The task →
Copy each of the dataset entries below verbatim, preserving every character, line break, and indentation.

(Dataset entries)
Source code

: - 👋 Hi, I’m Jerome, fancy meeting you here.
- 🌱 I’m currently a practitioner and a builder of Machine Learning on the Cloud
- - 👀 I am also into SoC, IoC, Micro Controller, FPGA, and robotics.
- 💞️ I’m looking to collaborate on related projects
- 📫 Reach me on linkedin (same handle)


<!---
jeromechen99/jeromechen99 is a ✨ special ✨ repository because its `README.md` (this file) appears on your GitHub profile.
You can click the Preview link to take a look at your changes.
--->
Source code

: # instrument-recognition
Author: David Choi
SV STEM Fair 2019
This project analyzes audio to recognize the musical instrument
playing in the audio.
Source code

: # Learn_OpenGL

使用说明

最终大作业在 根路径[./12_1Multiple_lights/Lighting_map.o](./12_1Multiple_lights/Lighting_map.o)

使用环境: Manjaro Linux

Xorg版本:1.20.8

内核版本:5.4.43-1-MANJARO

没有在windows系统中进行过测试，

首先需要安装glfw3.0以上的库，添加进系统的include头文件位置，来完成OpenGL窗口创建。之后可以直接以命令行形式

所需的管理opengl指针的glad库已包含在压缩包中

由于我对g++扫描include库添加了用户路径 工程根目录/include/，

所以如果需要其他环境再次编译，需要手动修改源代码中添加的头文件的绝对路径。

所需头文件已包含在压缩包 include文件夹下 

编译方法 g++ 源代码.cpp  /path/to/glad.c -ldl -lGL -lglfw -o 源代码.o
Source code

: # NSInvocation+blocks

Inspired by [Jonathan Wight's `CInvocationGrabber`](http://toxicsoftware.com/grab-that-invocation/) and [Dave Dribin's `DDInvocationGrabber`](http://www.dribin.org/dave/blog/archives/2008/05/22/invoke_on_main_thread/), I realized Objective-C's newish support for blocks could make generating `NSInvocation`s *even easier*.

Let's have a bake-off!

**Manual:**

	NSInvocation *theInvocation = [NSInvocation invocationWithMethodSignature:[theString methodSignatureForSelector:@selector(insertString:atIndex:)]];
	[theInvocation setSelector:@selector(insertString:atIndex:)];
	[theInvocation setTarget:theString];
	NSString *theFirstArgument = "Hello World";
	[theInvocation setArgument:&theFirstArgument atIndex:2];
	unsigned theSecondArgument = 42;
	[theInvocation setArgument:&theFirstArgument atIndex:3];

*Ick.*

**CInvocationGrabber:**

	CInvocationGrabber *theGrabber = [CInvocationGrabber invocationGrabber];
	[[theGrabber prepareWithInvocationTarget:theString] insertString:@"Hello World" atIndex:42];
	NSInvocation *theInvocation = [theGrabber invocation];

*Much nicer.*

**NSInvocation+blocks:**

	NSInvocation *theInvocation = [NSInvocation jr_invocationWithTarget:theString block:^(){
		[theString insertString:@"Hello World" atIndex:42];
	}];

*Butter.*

Result of the task →
Source code

: - 👋 Hi, I’m Jerome, fancy meeting you here.
- 🌱 I’m currently a practitioner and a builder of Machine Learning on the Cloud
- - 👀 I am also into SoC, IoC, Micro Controller, FPGA, and robotics.
- 💞️ I’m looking to collaborate on related projects
- 📫 Reach me on linkedin (same handle)


<!---
jeromechen99/jeromechen99 is a ✨ special ✨ repository because its `README.md` (this file) appears on your GitHub profile.
You can click the Preview link to take a look at your changes.
--->
Source code

: # instrument-recognition
Author: David Choi
SV STEM Fair 2019
This project analyzes audio to recognize the musical instrument
playing in the audio.
Source code

: # Learn_OpenGL

使用说明

最终大作业在 根路径[./12_1Multiple_lights/Lighting_map.o](./12_1Multiple_lights/Lighting_map.o)

使用环境: Manjaro Linux

Xorg版本:1.20.8

内核版本:5.4.43-1-MANJARO

没有在windows系统中进行过测试，

首先需要安装glfw3.0以上的库，添加进系统的include头文件位置，来完成OpenGL窗口创建。之后可以直接以命令行形式

所需的管理opengl指针的glad库已包含在压缩包中

由于我对g++扫描include库添加了用户路径 工程根目录/include/，

所以如果需要其他环境再次编译，需要手动修改源代码中添加的头文件的绝对路径。

所需头文件已包含在压缩包 include文件夹下 

编译方法 g++ 源代码.cpp  /path/to/glad.c -ldl -lGL -lglfw -o 源代码.o
Source code

: # NSInvocation+blocks

Inspired by [Jonathan Wight's `CInvocationGrabber`](http://toxicsoftware.com/grab-that-invocation/) and [Dave Dribin's `DDInvocationGrabber`](http://www.dribin.org/dave/blog/archives/2008/05/22/invoke_on_main_thread/), I realized Objective-C's newish support for blocks could make generating `NSInvocation`s *even easier*.

Let's have a bake-off!

**Manual:**

	NSInvocation *theInvocation = [NSInvocation invocationWithMethodSignature:[theString methodSignatureForSelector:@selector(insertString:atIndex:)]];
	[theInvocation setSelector:@selector(insertString:atIndex:)];
	[theInvocation setTarget:theString];
	NSString *theFirstArgument = "Hello World";
	[theInvocation setArgument:&theFirstArgument atIndex:2];
	unsigned theSecondArgument = 42;
	[theInvocation setArgument:&theFirstArgument atIndex:3];

*Ick.*

**CInvocationGrabber:**

	CInvocationGrabber *theGrabber = [CInvocationGrabber invocationGrabber];
	[[theGrabber prepareWithInvocationTarget:theString] insertString:@"Hello World" atIndex:42];
	NSInvocation *theInvocation = [theGrabber invocation];

*Much nicer.*

**NSInvocation+blocks:**

	NSInvocation *theInvocation = [NSInvocation jr_invocationWithTarget:theString block:^(){
		[theString insertString:@"Hello World" atIndex:42];
	}];

*Butter.*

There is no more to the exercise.